# SOURCE DOCUMENT:
****************
A Guide to the Most Common Illnesses During the Summer Season

​​The dry season in the Philippines falls within the months of March to May. More commonly known as summer, this is the period when people usually go to the beach or air-conditioned shopping and dining establishments to escape the heat. However, due to the ongoing pandemic, we’re advised to endure the heat in the safety of our homes.
During this season, certain diseases are more common due to rising temperatures that can reach dangerous levels. It is also ideal for pathogens to thrive and spread in such conditions. Summer sicknesses range from sore eyes to skin conditions and asthma—the list goes on. Health problems arising from these illnesses should not be ignored, nor should they prevent anyone from having a relaxing summertime.
The following infographic discusses the most common illnesses that people need to watch out for and some tips for staying healthy during the summer season.
****************
# ACTIVITY A:
Reproduce word for word the part of the summer illness guide that begins at the words "The following infographic" and ends after the words "the summer season.".
# ACTIVITY B:
Write the next part of the guide to common summer illnesses, picking up after its final sentence.
The records that follow are separate material and have no connection to the summer illness guide.

# EXTRACTED ENTRIES:
****************
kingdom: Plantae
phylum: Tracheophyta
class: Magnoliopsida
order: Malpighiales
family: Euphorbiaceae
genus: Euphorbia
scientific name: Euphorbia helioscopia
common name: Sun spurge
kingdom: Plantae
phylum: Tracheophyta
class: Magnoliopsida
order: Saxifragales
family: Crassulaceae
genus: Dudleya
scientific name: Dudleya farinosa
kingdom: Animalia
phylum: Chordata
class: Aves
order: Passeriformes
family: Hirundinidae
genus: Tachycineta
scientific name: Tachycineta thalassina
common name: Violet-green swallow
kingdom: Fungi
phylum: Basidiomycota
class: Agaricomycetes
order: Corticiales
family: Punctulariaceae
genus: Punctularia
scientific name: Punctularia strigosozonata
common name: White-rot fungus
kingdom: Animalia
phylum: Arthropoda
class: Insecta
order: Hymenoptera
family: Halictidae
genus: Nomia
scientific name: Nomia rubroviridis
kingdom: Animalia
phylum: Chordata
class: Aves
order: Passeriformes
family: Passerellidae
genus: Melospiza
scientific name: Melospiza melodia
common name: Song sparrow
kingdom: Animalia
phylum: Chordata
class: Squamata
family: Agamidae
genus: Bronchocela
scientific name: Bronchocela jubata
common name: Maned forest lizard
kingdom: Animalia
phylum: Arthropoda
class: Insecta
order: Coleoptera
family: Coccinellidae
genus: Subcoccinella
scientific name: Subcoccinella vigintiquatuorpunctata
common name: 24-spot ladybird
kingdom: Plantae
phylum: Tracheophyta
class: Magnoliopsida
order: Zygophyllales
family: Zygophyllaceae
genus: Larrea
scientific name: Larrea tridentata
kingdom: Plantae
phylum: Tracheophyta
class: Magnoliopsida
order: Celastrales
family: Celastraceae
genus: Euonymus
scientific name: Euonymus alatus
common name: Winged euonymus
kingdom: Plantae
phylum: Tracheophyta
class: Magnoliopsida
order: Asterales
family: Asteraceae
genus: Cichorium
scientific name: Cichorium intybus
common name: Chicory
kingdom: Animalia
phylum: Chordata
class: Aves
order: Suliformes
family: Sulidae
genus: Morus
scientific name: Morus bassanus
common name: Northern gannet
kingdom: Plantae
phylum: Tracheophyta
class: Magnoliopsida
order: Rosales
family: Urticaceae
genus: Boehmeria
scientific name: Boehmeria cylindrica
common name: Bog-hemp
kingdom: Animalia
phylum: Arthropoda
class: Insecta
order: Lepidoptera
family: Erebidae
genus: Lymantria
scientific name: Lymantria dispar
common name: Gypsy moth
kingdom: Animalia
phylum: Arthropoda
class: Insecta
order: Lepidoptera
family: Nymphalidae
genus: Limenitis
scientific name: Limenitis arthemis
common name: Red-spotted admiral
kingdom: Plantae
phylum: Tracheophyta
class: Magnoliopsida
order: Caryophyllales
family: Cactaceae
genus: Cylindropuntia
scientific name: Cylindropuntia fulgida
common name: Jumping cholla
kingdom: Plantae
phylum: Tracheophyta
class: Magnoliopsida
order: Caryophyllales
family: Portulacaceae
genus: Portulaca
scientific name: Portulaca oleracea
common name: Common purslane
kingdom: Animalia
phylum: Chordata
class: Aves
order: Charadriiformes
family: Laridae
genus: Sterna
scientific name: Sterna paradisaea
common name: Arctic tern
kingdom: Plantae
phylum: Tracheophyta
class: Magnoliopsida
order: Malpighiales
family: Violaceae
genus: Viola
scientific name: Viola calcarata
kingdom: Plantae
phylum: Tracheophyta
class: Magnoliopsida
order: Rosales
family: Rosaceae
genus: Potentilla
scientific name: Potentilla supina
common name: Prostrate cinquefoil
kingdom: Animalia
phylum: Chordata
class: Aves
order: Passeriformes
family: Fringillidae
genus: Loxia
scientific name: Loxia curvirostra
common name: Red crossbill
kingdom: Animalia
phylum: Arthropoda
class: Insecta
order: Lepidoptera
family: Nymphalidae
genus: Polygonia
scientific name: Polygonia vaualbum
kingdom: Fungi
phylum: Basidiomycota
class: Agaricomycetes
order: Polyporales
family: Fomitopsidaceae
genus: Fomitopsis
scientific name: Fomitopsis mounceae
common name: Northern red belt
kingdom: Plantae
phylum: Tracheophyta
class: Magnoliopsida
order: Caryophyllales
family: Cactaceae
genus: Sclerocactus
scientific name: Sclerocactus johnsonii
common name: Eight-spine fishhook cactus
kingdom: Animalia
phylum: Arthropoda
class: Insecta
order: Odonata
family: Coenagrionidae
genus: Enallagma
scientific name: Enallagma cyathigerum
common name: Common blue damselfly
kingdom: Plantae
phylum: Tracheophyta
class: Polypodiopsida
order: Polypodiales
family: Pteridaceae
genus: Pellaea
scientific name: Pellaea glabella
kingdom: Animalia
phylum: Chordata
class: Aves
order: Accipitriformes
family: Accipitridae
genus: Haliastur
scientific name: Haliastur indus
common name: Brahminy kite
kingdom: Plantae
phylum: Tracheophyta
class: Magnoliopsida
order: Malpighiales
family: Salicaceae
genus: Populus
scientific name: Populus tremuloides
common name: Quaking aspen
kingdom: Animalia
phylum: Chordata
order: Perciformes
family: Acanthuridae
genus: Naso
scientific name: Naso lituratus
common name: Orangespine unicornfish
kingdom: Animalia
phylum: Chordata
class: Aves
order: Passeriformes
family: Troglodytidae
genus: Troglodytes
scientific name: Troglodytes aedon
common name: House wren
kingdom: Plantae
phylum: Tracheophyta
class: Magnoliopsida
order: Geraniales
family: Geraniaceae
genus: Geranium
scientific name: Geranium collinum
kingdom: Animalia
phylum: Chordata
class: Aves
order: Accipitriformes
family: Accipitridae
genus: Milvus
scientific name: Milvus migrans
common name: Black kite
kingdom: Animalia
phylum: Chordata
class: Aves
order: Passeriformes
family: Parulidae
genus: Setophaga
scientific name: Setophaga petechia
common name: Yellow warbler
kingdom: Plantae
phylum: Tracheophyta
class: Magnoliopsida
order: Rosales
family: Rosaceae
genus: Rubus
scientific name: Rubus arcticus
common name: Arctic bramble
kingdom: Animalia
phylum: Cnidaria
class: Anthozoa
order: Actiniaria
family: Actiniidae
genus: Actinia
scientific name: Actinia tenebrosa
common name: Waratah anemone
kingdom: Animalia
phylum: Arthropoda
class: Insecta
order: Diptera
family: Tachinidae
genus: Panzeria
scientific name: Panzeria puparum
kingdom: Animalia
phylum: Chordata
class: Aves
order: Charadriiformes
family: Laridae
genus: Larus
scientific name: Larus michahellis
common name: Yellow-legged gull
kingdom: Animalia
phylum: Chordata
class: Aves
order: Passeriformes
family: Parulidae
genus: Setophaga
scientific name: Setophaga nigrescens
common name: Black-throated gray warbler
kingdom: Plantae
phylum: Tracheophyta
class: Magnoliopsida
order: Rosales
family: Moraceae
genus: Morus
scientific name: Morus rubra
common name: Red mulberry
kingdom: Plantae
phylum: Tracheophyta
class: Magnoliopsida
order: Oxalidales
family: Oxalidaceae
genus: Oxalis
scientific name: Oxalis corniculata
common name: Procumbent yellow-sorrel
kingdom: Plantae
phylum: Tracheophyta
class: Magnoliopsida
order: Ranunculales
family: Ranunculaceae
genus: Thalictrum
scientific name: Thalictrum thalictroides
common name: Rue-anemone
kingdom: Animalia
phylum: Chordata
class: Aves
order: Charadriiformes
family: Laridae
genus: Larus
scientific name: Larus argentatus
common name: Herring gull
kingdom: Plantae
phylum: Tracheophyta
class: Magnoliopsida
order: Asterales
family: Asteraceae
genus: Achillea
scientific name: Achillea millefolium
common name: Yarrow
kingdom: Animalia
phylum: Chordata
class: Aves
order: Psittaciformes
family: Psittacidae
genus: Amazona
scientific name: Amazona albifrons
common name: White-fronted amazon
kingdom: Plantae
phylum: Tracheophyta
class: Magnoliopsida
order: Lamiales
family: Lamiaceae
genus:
****************
# RESPONSE A:
The following infographic discusses the most common illnesses that people need to watch out for and some tips for staying healthy during the summer season.

# RESPONSE B:
A Guide to the 10 Most Common Summer Illnesses

The hottest season of the year is the time when various summer sicknesses occur. Here are things to know about a particular disease’s nature, symptoms, and prevention and treatment options.

1. Asthma

Heat and humidity can trigger asthma symptoms like coughing and shortness of breath, as lack of air movement can trap pollutants like dust and molds into the airways.
Staying cool amidst the summer’s extreme heat is crucial in preventing asthma attacks. Taking shelter in clean, cool, and well-ventilated places should help someone with asthma combat the heat. Medications need to be close by as well, just in case of a sudden attack.

2. Chickenpox

Chickenpox is a viral infection that typically affects children, which is why the first dose of varicella vaccine should be given to kids between ages 12 and 15 months and the second dose from age 4 to 6.
Initial chickenpox symptoms include fever and headache, while rashes may start appearing a week after exposure to the virus and develop into blisters that take several days to heal. Since chickenpox can be transmitted through direct contact with the rash or inhalation of air droplets, those who are sick should avoid going to public areas to prevent the infection from spreading.

3. Conjunctivitis (sore eyes)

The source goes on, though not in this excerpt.